• WHAT IS REQUIRED: Please copy out the rows word for word, from the first one through the line containing "Blondie's Reward |", including both ends.

**** TASK MATERIAL

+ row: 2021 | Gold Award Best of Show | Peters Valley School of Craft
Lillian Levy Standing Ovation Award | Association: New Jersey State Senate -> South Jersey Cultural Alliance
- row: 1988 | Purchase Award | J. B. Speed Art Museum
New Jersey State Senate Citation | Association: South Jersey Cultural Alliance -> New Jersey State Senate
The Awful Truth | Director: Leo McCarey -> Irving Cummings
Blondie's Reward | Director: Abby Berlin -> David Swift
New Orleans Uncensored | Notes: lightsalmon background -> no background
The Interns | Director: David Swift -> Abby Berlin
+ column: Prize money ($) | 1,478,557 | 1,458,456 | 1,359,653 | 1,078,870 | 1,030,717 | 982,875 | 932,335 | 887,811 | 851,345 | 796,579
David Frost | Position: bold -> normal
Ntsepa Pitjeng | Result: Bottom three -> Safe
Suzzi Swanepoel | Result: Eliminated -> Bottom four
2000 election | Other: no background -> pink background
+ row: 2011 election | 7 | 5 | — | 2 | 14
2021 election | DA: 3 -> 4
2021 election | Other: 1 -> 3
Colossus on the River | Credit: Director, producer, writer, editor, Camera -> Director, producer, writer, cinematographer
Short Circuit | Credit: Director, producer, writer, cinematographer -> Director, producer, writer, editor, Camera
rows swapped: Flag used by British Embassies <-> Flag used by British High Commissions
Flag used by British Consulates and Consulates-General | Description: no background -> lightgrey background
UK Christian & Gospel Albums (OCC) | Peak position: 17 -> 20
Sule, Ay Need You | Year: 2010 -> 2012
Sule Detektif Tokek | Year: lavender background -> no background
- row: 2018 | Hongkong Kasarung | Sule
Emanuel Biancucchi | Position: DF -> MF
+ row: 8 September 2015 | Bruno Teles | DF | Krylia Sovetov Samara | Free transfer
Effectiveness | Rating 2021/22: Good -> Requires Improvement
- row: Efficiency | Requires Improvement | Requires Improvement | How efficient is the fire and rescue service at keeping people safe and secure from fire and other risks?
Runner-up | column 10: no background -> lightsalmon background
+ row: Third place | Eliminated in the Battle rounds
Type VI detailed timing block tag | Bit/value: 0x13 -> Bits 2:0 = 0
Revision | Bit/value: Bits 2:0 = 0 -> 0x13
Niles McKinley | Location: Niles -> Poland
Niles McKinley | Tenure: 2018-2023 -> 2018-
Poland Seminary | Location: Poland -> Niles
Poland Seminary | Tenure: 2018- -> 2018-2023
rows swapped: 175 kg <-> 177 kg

********

• WRITTEN RESPONSE:
+ row: 2021 | Gold Award Best of Show | Peters Valley School of Craft
Lillian Levy Standing Ovation Award | Association: New Jersey State Senate -> South Jersey Cultural Alliance
- row: 1988 | Purchase Award | J. B. Speed Art Museum
New Jersey State Senate Citation | Association: South Jersey Cultural Alliance -> New Jersey State Senate
The Awful Truth | Director: Leo McCarey -> Irving Cummings
Blondie's Reward | Director: Abby Berlin -> David Swift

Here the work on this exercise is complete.